● Provided text
1. Dot product: Assume two vector A=[x1,y1,z1] B=[x2,y2,z2]. A*B = x1*x2+y1*y2+z1*z2. The result of dot product is a real number. A*B = |A|*|B|*cosθ. Dot product describe the similarity.
2. Cross product: Assume two vector A=[x1,y1,z1] B=[x2,y2,z2]. The result of cross product is a vector. |A*B| = |A|*|B|*sinθ*n, and n is a unit vector perpendicular to the plane containing A and B in the direction given by the right-hand rule. 

So the solution could be illustrated with the following figure: If the degree of anti-clock rotating vector OA to vector AB is larger than 180, A isn't the convex point. Traverse all points with stack and merge the upper and down sides.

 

class Solution:
    def cal_half(self, pts):
        l, sta = len(pts), []
        #v1:o->a v2:a->b
        cross_product = lambda o, a, b: ((a[0] - o[0]) * (b[1] - a[1])) - ((a[1] - o[1]) * (b[0] - a[0]))

        for i in range(l):
            while (len(sta) > 1 and cross_product(sta[-2], sta[-1], pts[i]) < 0):
                sta.pop()
            sta.append( (pts[i][0],pts[i][1]))
        return sta

    def outerTrees(self, points):
        pts = sorted(points, key=lambda p: (p[0], p[1]))
        down, up = self.cal_half(pts), self.cal_half(pts[::-1])
        # return down+up bug1: dup for triangle
        return [list(item) for item in set(down+up)]

s = Solution()
print(s.outerTrees([[1,1],[2,2],[2,0],[2,4],[3,3],[4,2]]))

● Entries shown
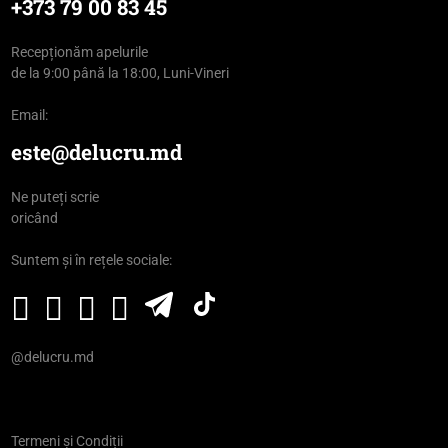
+373 79 00 83 45
Recepționăm apelurile
de la 9:00 până la 18:00, Luni-Vineri
Email:
este@delucru.md
Ne puteți scrie
oricând
Suntem și în rețele sociale:
@delucru.md
Termeni și Condiții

● Required work
- 1) Please list every point passed to outerTrees in the print call at the end of the convex hull text.
- 2) Answer these questions from the convex hull text:
(a) What kind of result does the dot product give?
(b) Which method does outerTrees call to compute each half?
(c) By what key does outerTrees sort the points?

● Exercise solutions
- 1) [1,1], [2,2], [2,0], [2,4], [3,3], [4,2]

- 2)
(a) A real number.
(b) cal_half.
(c) (p[0], p[1]), the first coordinate and then the second.